The Music Lesson Policy | Ideas for Success

Need some help establishing your music lesson policy? Here are a few ideas to get your started.

Music Lesson Policy Ideas
A well written lesson policy is the foundation of a successful music studio. It establishes an understanding between you and the student/parent right from the beginning, and is an important part of making sure you stay on track with your budget.

The following ideas are ones that I have found to be effective, or have seen other teachers use. I hope you find them useful.

Charge Monthly/Quarterly
Ask for payment by the month or quarter. If you do, you’ll have more time to teach, and spend less time asking for payment and managing your payment records for Uncle Sam.

I ask for checks at the beginning of each month. Like so many other teachers, I have a hard time with the whole money thing, so I just announce, “It’s a new month”. Parents know just what to do.

If you prefer a more hands off approach, you can use a payment management service like Music Teacher’s Helper, or set up a subscription payment though PayPal. The PayPal service will bill your students each month/quarter. If you like the flat monthly fee approach, PayPal might be the way to go.

Cancelled Lessons
I adopted the following cancelled lesson policy many years ago, and I find it to be beneficial to me and my students. Parents tend to be more committed, students practice more consistently, and my income is consistent from month to month.

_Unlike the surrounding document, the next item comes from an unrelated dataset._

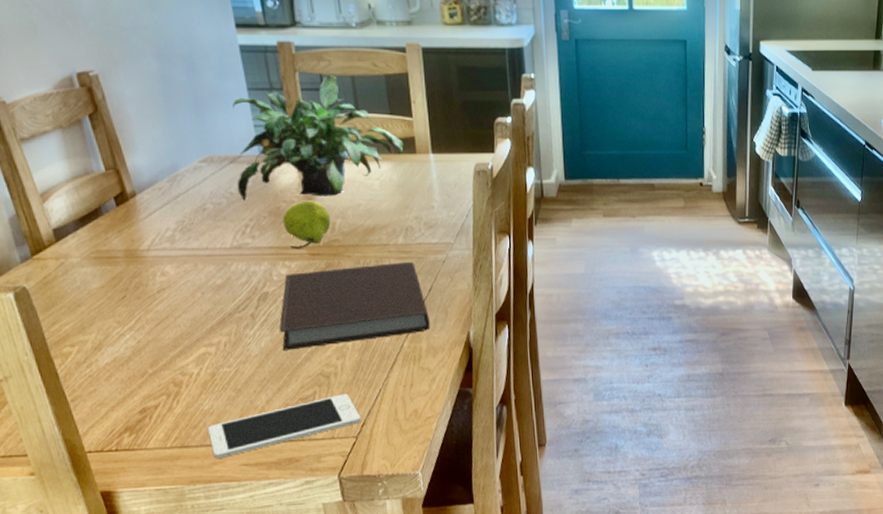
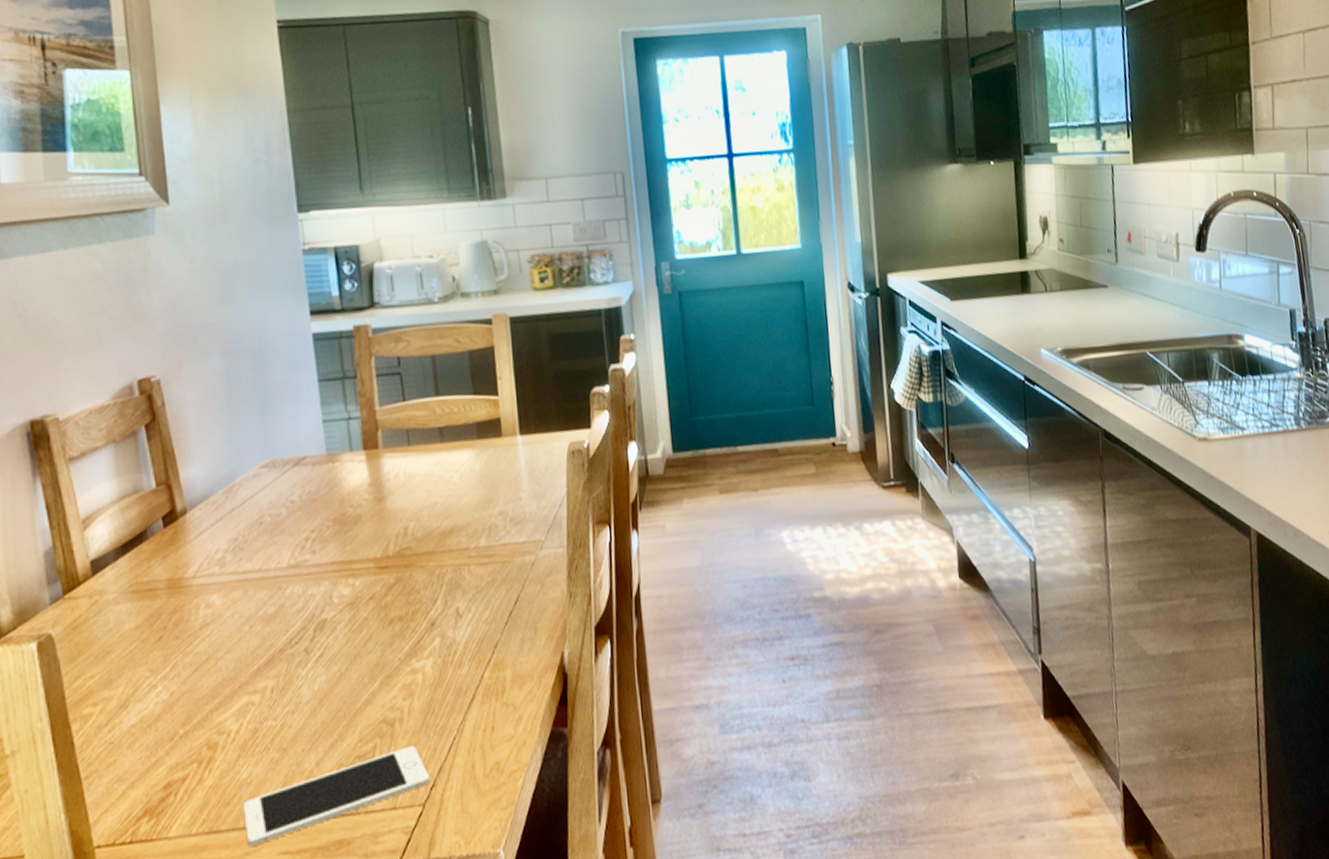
potted plant: present [232,75,404,202] -> none [299,356,488,510]
notebook: present [279,261,430,350] -> none [336,567,516,693]
fruit: present [283,200,331,250] -> none [348,502,403,563]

“Your payment reserves your lesson time. It is yours to use, or not use, as you wish. Cancellations for reasons such as activities, colds and doctor/dentist appointments are generally not made up. Exceptions include family hospital related emergencies and family crisis. If two lesson times are missed in a single month a make-up lesson may be requested. Summer lessons may be cancelled at anytime, and payment will be credited to the next month.”

Let parents know what they will be getting for their investment with you. It could be as simple as, “Students may participate in an annual Christmas recital.”

Music Books
I also let them know that they are responsible for lesson materials. You might say something like, “Music books will be recommended from time to time. Parents are responsible for the cost of these materials.”